>> begin Document

You are viewing a plain text version of this content. The canonical link for it is here.

Posted to user@flink.apache.org by Kostas Kloudas <k....@data-artisans.com> on 2017/05/04 15:29:28 UTC

Re: OperatorState partioning when recovering from failure

Hi Seth,

Upon restoring, splits will be re-shuffled among the new tasks, and I believe that state is repartitioned 
in a round robin way (although I am not 100% sure so I am also including Stefan and Aljoscha in this).
The priority queues will be reconstructed based on the restored elements. So task managers may get
a relatively equal number of splits, but “recent” ones may be concentrated on a few nodes. This may 
also have to do with how your monitor sends them to the reader (e.g. all splits of a recent file go to the 
same node).

As far as I know, we do not have an option for custom state re-partitioner.

To see what is restored, you can enable DEBUG logging and this will print upon restoring sth like:

"ContinuousFileReaderOperator (taskIdx={subtaskIdx}) restored {restoredReaderState}"

with the restoredReaderState containing the restored splits.

And something similar upon checkpointing. This will give you a better look in what may be happening.

Thanks,
Kostas

> On May 4, 2017, at 3:45 PM, Seth Wiesman <sw...@mediamath.com> wrote:
> 
> I am curious about how operator state is repartitioned to subtasks when a job is resumed from a checkpoint or savepoint. The reason is that I am having issues with the ContinuousFileReaderOperator when recovering from a failure. 
>  
> I consume most of my data from files off S3. I have a custom file monitor that understands how to walk my directory structure and outputs TimestampedFileSplits downstream in chronological order to the stock ContinuousFileReaderOperator. The reader consumes those splits and stores them a priority queue based on their last modified time ensuring that files are read in chronological order which is exactly what I want. The problem is when recovering, the unread splits being partitioned out to each of the subtasks seem to be heavily skewed in terms of last modified time.
>  
> While each task may have a similar number of files I find then one or two will have a disproportionate number of old files. This in turn holds back my watermark (sometimes for several hours depending on the number of unread splits) which keeps timers from firing, windows from purging, etc.
>  
> I was hoping there were some way I could add a custom partitioner to ensure that splits are uniformly distributed in a temporal manner or if someone had other ideas of how I could mitigate the problem.

>> end Document

▸ **Challenge 1**
In the Flink thread, rewrite the paragraph beginning "Upon restoring, splits will be re-shuffled" as a short bulleted list that keeps its main facts.
▸ **Challenge 2**
Name every person mentioned in the Flink thread.
▸ **Challenge 3**
Write the next message in the Flink mailing-list thread on operator state partitioning, following on from its final message.

>> begin Data lines

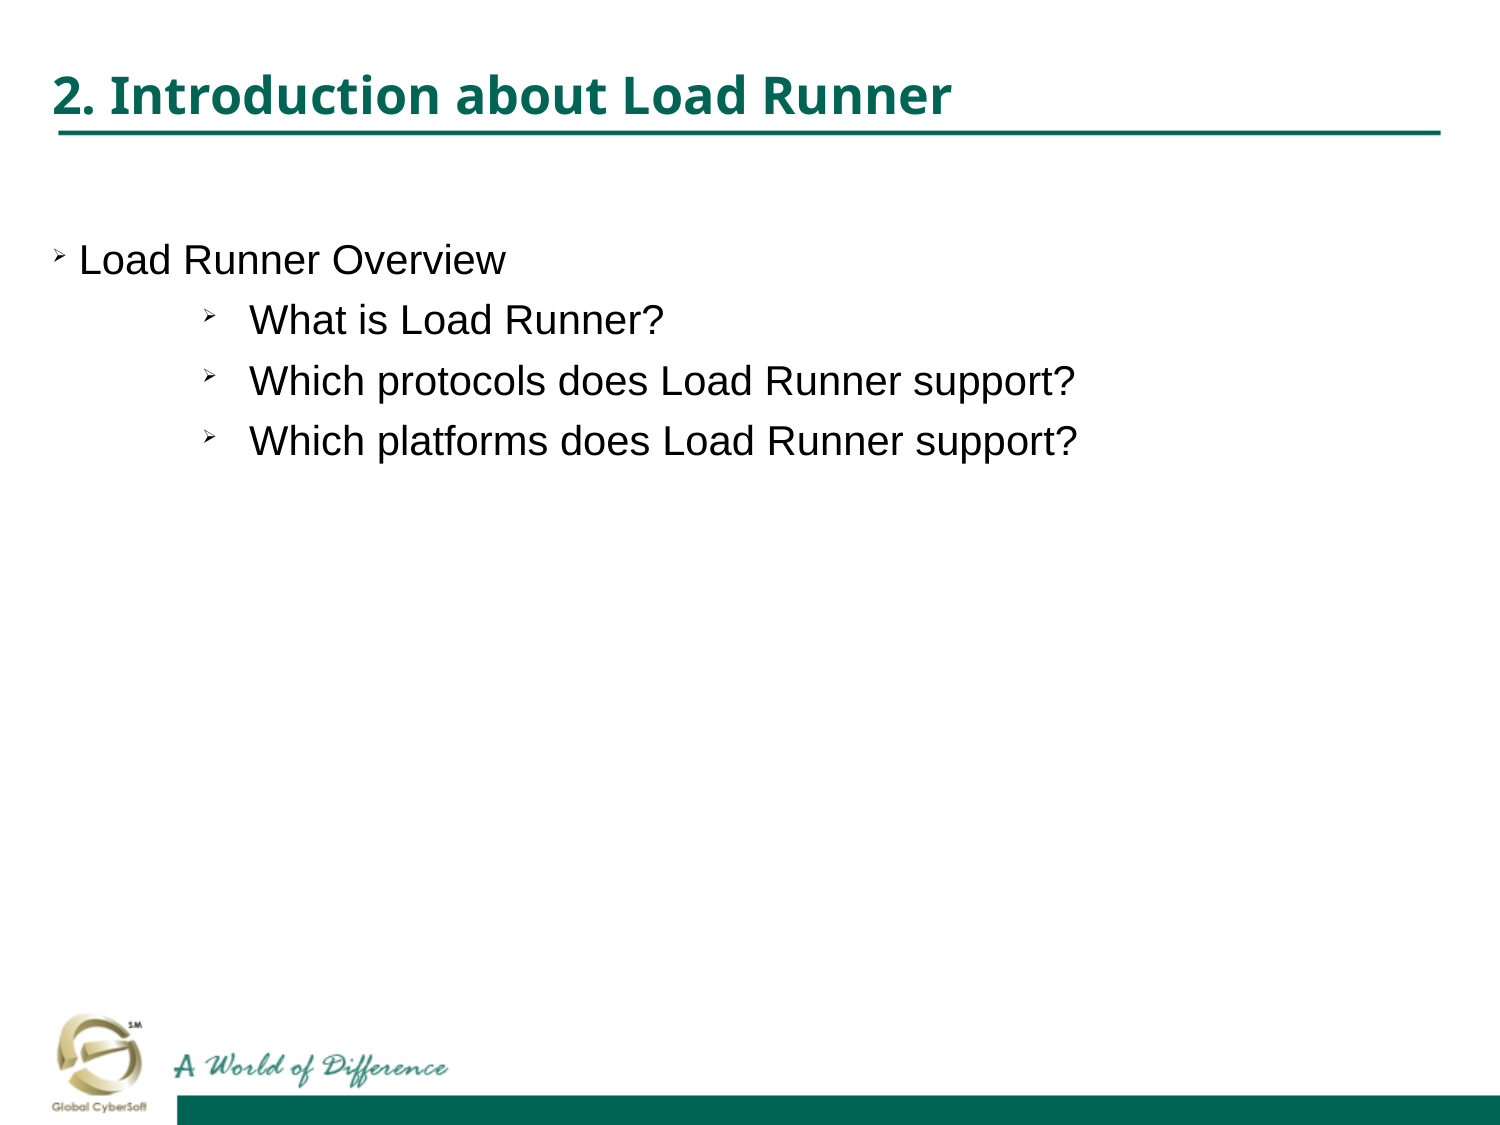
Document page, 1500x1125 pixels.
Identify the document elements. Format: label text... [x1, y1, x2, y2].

>> end Data lines

▸ **Written response 1**
- On restore, splits are re-shuffled among the new tasks.
- State is believed to be repartitioned round-robin. The writer is not fully sure, so Stefan and Aljoscha are included.
- The priority queues are rebuilt from the restored elements.
- Task managers may get a fairly equal number of splits, but "recent" ones may be concentrated on a few nodes.
- This may also depend on how the monitor sends splits to the reader, for example when all splits of a recent file go to the same node.

▸ **Written response 2**
- Kostas Kloudas
- Seth Wiesman
- Stefan
- Aljoscha

▸ **Written response 3**
>  
> Thank you, 
>  
> Seth Wiesman 
>

Re: OperatorState partioning when recovering from failure

Posted by Stefan Richter <s....@data-artisans.com>.

Hi,

the repartitoning happens indeed as some round-robin algorithm (see RoundRobinOperatorStateRepartitioner). This repartitioning happens at the level of the checkpoint coordinator in the master on restore, by redistrubution of state handles. The state that those handles are pointing to is a black box in this place, so all assumptions that we can make is that all partitions can be redistributed freely. If we want additional constraints to the repartitioning, the user has to apply those when handing over the state partitions, i.e. the partitioning into the list state must happen in a way that already groups together state partitions that should not end up on separate machines after a restore.

Best,
Stefan

> Am 04.05.2017 um 17:29 schrieb Kostas Kloudas <k....@data-artisans.com>:
> 
> Hi Seth,
> 
> Upon restoring, splits will be re-shuffled among the new tasks, and I believe that state is repartitioned 
> in a round robin way (although I am not 100% sure so I am also including Stefan and Aljoscha in this).
> The priority queues will be reconstructed based on the restored elements. So task managers may get
> a relatively equal number of splits, but “recent” ones may be concentrated on a few nodes. This may 
> also have to do with how your monitor sends them to the reader (e.g. all splits of a recent file go to the 
> same node).
> 
> As far as I know, we do not have an option for custom state re-partitioner.
> 
> To see what is restored, you can enable DEBUG logging and this will print upon restoring sth like:
> 
> "ContinuousFileReaderOperator (taskIdx={subtaskIdx}) restored {restoredReaderState}"
> 
> with the restoredReaderState containing the restored splits.
> 
> And something similar upon checkpointing. This will give you a better look in what may be happening.
> 
> Thanks,
> Kostas
> 
>> On May 4, 2017, at 3:45 PM, Seth Wiesman <swiesman@mediamath.com <ma...@mediamath.com>> wrote:
>> 
>> I am curious about how operator state is repartitioned to subtasks when a job is resumed from a checkpoint or savepoint. The reason is that I am having issues with the ContinuousFileReaderOperator when recovering from a failure.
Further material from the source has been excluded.